Der Wahlkampf zwischen Janez Janša und Robert Golob hat zu rückläufigen Ergebnissen der anderen Parteien geführt. Dabei haben vier bisher im Parlament vertretene Parteien die Vier-Prozent-Hürde verfehlt. Die Parteienlandschaft im Parlament ist nun deutlich übersichtlicher mit fünf Parteien. Janez Janšas SDS hätte nur die christdemokratische Partei NSi, die mit 6,85 Prozent abgeschnitten hat, als potenziellen Partner, was für eine Mehrheit im Parlament nicht ausreicht, sagte Peter Žerjavič, der die Wahlergebnisse vorgestellt hat. Die liberale GS und die sozialdemokratische Partei (SD), die eine Koalition bilden wollen, haben zusammen eine Mehrheit mit 48 Sitzen (41 GS +7 SD) im Parlament. Von den insgesamt 90 Sitzen ist je ein Sitz Vertretern der italienischen und der ungarischen Minderheit vorbehalten, die, so Žerjavič, normalerweise mit der jeweiligen Regierungspartei stimmen. Er schloss auch eine Beteiligung der linksgerichteten Partei Levica, die sich nach der Wahl im Jahr 2018 mit 4,38 Prozent halbiert hat und nunmehr nur noch mit fünf Sitzen im Parlament vertreten ist, an einer künftigen Koalition nicht aus.

Die Wahlbeteiligung war erstaunlich hoch und stieg von 53 im Jahr 2018 auf 70 Prozent. Dies sei darauf zurückzuführen, dass insbesondere junge Menschen in größeren Städten sich für die neue Freiheitsbewegung entschieden hätten, führte der EU-Korrespondent weiter aus. Im Sinne der „Freiheitsbewegung“ positiv ausgewirkt habe sich auch eine große Mobilisierungskampagne der Zivilgesellschaft „wir gehen wählen“.

Fernsehkorrespondentin WDR Gudrun Engel moderiert die Veranstaltung
Fernsehkorrespondentin WDR Gudrun Engel moderiert die Veranstaltung

Wahlanalyse - Gudrun Engel, Fernsehkorrespondentin WDR, im Gespräch mit Peter Žerjavič

Wer ist der zukünftige Regierungschef Robert Golob? Robert Golob, Gründer der Freiheitsbewegung, der in den USA studiert hat, ist ein Geschäftsmann und Manager eines Energieunternehmens. Er war erst im Januar 2022 einer grünen Partei beigetreten, die er in „Freiheitsbewegung“ umbenannt hat. Golobs Programm im Wahlkampf sei „vage“ geblieben, meinte Žerjavič. Inhaltlich seien die Aufgaben für die künftige Regierung aber klar: Probleme im Gesundheitswesen beseitigen, grüne Wende, Wohnungsnot lindern, Stärkung der Zivilgesellschaft und Bekämpfung der Korruption sowie die Dauer-Themen: Corona und der Ukraine-Krieg.

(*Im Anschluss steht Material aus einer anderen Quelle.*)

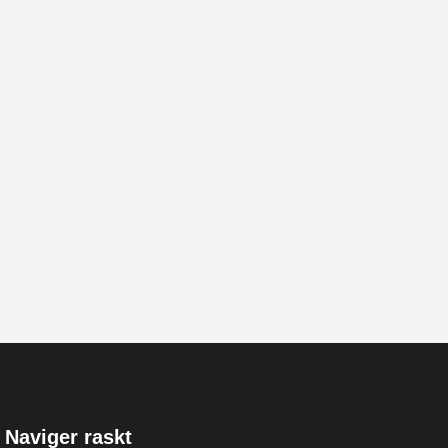
Naviger raskt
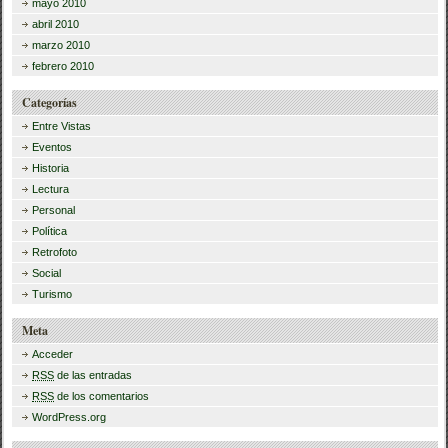
mayo 2010
abril 2010
marzo 2010
febrero 2010
Categorías
Entre Vistas
Eventos
Historia
Lectura
Personal
Política
Retrofoto
Social
Turismo
Meta
Acceder
RSS
de las entradas
RSS
de los comentarios
WordPress.org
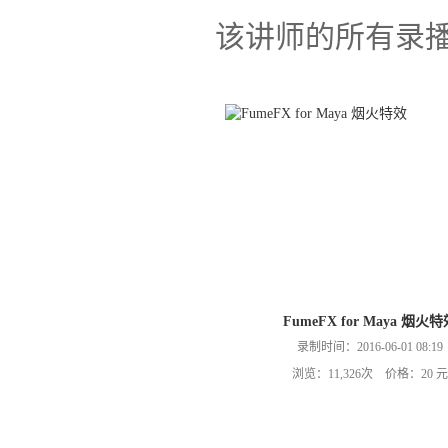
该讲师的所有录
FumeFX for Maya 烟火
录制时间：2016-06-01 08:19
浏览：11,326次 价格：20 元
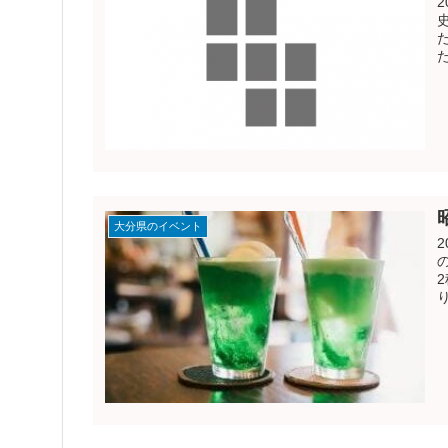
大分県のイベント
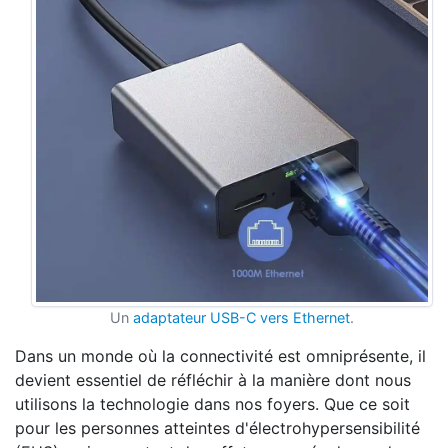
Un
adaptateur USB-C vers Ethernet
.
Dans un monde où la connectivité est omniprésente, il
devient essentiel de réfléchir à la manière dont nous
utilisons la technologie dans nos foyers. Que ce soit
pour les personnes atteintes d'électrohypersensibilité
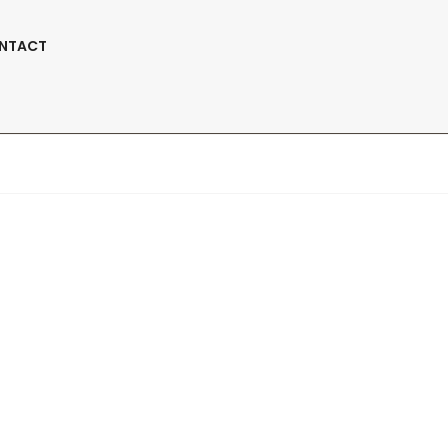
Suivez-Nous:
NTACT
ts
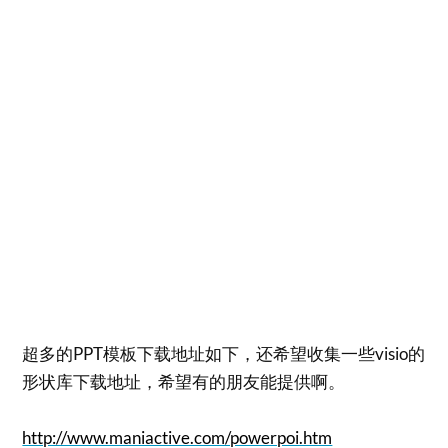
超多的PPT模板下载地址如下，还希望收集一些visio的
形状库下载地址，希望有的朋友能提供啊。
http://www.maniactive.com/powerpoi.htm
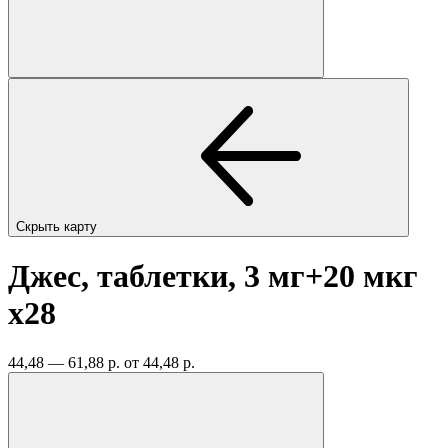
Скрыть карту
Джес, таблетки, 3 мг+20 мкг
x28
44,48 — 61,88 р.
от 44,48 р.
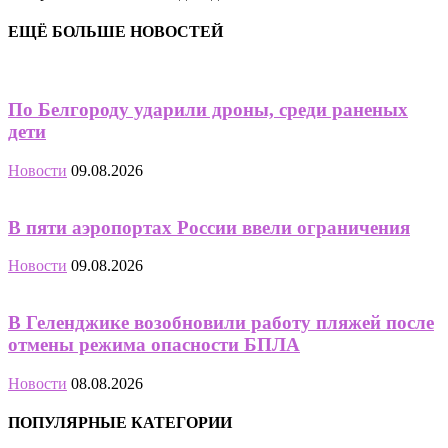
ЕЩЁ БОЛЬШЕ НОВОСТЕЙ
По Белгороду ударили дроны, среди раненых
дети
Новости
09.08.2026
В пяти аэропортах России ввели ограничения
Новости
09.08.2026
В Геленджике возобновили работу пляжей после
отмены режима опасности БПЛА
Новости
08.08.2026
ПОПУЛЯРНЫЕ КАТЕГОРИИ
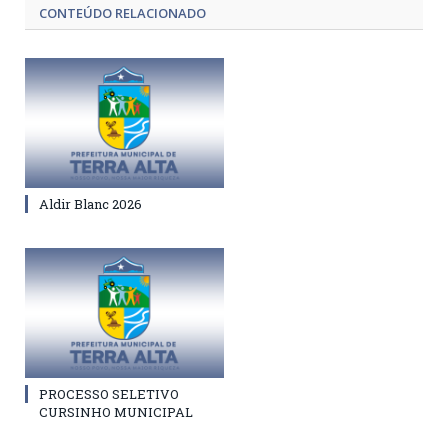
CONTEÚDO RELACIONADO
Aldir Blanc 2026
PROCESSO SELETIVO
CURSINHO MUNICIPAL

„Ungarn und Orbán sind kein Vorbild!“

Einfluss auf die Wahl habe die schlecht gemanagte Corona-Krise nur marginal gehabt. Golobs Sieg sei unter anderem ermöglicht worden, weil er Normalität und Veränderung verkörpere, so der EU-Korrespondent. Vor allem aber, weil sich unter Janša die Politik in den vergangenen zwei Jahren verändert habe. Wie sein Verbündeter Viktor Orbán in Ungarn ist auch Janša wegen autokratischer und populistischer Tendenzen mehr und mehr kritisiert worden. Die Angriffe der Regierung gegen Pressefreiheit und Rechtsstaatlichkeit ließen viele Slowenen, aber auch die Europäische Union, befürchten, dass sich Slowenien bei einer Wiederwahl Janšas noch weiter von der Demokratie entfernen würde. Orbán habe aus seiner Sicht einen Unterstützer verloren und stehe mehr und mehr isoliert da.

Wie geht es weiter?

Golob werde sich aus Sicht des slowenischen Journalisten der ALDE anschließen. Golob will möglichst schnell, innerhalb eines Monats, eine Regierung bilden. Im September werde es einen neuen Präsidenten geben und außerdem im Oktober noch Kommunalwahlen.

Gudrun Engel, Fernsehkorrespondentin WDR hat die Veranstaltung moderiert.